The BPA says halting the spills could save $77 million by using the water to generate electricity instead, and that only a handful of salmon would be affected.
The Confederated Tribes of the Umatilla say the spills are the safest way to get salmon downriver through the dams, and that stopping them would cost the lives of thousands of fish and retard salmon recovery.
The BPA did not return calls seeking comment.
However the U.S. Army Corps of Engineers has said survival rates for salmon that are "spilled" over the dams are only marginally better than that of those passed through turbines.
Plans to reduce or eliminate the spills this summer left the tribes with no choice but to sue, said Antone Minthorn, chairman of the Umatilla's board of trustees.
Jay Minthorn, also a board of trustee member, said ending the summer spills would affect chinook runs in the Umatilla River, which were wiped out in the early 20th century when federal irrigation projects took most of the river's water.
The government has since spent millions of dollars to restore the run.

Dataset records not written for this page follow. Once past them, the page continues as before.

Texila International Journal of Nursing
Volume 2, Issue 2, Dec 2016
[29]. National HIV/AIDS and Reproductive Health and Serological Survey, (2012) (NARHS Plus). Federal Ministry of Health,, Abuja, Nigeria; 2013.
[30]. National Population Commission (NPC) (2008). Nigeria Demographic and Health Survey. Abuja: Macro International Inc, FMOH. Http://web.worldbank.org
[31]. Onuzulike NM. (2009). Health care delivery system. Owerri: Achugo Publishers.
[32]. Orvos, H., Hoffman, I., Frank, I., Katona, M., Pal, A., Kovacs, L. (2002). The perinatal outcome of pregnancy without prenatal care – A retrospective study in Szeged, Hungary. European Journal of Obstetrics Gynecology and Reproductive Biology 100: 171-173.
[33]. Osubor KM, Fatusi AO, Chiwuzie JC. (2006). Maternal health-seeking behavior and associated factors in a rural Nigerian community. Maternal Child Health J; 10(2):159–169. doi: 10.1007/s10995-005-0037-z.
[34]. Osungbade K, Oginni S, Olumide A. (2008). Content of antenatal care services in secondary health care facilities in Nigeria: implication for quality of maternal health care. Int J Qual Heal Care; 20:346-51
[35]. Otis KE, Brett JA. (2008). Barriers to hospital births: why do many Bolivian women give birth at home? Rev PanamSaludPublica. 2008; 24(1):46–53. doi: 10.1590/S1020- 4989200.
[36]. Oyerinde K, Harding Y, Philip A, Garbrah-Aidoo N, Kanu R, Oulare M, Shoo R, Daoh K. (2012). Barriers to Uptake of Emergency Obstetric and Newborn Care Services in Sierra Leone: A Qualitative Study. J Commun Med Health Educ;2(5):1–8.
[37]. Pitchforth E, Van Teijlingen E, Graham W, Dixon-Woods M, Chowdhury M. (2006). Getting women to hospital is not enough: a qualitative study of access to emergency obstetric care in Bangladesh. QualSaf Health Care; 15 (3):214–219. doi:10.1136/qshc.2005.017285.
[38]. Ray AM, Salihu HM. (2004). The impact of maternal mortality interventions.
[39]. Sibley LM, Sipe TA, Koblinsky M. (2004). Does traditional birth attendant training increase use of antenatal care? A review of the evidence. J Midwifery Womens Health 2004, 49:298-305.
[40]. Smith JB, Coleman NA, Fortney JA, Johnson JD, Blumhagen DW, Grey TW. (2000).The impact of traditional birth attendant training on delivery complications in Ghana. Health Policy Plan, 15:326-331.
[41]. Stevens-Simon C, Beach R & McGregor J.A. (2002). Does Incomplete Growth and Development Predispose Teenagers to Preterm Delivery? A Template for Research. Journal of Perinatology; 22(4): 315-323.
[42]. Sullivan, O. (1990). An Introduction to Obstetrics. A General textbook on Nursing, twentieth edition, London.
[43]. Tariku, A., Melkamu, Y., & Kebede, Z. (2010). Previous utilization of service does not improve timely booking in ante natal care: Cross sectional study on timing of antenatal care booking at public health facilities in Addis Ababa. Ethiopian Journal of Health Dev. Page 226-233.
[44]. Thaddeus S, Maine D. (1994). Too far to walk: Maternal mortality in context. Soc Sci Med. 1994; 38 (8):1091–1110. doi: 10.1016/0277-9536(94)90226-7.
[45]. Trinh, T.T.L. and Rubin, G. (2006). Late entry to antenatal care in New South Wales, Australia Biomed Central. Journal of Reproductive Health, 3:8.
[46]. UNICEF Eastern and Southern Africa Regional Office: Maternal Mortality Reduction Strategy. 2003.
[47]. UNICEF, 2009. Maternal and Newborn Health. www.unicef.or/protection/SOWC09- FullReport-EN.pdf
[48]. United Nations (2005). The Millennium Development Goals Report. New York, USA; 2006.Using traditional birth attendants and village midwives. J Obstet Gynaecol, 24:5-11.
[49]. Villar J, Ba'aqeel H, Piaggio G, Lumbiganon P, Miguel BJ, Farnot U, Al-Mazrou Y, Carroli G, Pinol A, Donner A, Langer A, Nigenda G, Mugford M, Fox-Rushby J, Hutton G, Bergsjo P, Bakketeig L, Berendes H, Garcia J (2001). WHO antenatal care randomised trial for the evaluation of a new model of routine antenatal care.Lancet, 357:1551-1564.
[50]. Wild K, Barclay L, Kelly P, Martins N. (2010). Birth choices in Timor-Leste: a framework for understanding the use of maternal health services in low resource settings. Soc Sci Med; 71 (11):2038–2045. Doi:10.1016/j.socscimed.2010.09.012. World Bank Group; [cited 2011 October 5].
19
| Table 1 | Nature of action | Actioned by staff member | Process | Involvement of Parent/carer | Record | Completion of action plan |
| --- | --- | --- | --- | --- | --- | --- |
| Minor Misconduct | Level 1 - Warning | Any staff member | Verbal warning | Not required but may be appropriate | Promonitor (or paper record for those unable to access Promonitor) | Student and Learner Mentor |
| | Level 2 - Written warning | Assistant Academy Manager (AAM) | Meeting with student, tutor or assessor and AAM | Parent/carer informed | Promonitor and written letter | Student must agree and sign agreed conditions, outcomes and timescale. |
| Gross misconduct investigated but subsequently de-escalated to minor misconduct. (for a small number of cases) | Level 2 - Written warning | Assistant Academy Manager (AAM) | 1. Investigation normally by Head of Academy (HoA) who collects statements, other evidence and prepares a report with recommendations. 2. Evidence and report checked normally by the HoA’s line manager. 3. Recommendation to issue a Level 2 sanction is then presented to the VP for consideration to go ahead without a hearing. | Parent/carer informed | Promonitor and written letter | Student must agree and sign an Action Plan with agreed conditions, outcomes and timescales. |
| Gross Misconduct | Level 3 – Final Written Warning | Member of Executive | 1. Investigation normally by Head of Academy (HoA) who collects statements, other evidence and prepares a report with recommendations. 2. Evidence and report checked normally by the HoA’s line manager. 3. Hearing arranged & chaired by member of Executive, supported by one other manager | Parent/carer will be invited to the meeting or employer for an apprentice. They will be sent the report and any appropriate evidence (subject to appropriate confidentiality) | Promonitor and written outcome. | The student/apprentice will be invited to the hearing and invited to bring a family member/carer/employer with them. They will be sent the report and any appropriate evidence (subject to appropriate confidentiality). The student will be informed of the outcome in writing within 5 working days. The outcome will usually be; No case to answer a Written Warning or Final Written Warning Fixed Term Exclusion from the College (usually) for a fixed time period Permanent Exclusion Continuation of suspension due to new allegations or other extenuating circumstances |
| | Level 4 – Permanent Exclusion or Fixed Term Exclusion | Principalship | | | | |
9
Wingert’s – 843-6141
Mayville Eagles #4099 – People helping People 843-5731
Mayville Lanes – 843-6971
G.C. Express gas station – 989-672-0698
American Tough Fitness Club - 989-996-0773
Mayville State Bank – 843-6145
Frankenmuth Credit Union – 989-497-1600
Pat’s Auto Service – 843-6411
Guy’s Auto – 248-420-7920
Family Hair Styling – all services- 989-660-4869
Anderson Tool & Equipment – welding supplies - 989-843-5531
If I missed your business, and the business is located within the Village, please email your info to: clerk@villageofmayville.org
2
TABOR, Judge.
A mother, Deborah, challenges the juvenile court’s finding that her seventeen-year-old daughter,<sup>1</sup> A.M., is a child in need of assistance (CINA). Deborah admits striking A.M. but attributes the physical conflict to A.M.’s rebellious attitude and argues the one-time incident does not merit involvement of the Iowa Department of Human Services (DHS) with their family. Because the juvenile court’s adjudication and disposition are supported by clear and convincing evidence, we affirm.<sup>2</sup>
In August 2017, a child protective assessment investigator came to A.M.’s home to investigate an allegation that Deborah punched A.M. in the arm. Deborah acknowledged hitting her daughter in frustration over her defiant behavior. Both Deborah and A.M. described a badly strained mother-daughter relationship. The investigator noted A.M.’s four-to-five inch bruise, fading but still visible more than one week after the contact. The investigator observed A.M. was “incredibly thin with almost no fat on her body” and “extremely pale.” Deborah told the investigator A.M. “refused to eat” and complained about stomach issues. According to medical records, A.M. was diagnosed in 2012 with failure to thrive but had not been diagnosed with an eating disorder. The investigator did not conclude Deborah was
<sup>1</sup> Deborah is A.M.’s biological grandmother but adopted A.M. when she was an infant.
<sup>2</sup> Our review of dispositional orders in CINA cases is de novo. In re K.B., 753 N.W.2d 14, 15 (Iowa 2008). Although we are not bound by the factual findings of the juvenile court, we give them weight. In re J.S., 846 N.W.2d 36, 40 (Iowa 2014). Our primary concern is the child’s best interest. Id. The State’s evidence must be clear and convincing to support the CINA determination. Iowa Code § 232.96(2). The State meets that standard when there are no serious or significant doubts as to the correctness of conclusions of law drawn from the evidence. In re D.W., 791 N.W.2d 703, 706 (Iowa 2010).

bluefish does the math for your convenience: BPA estimates that eliminating summer spill would provide 1.15 - 1.49 million Megawatt*hours (MWh) of "surplus" electricity to sell (typically to California) at an estimated average price of $32/MWh (yielding $37 - $46 million). Prices of course will vary with time of day and electricity market conditions. BPA estimates that elimination of summer spill could potentially provide a 2% electricity rate reduction.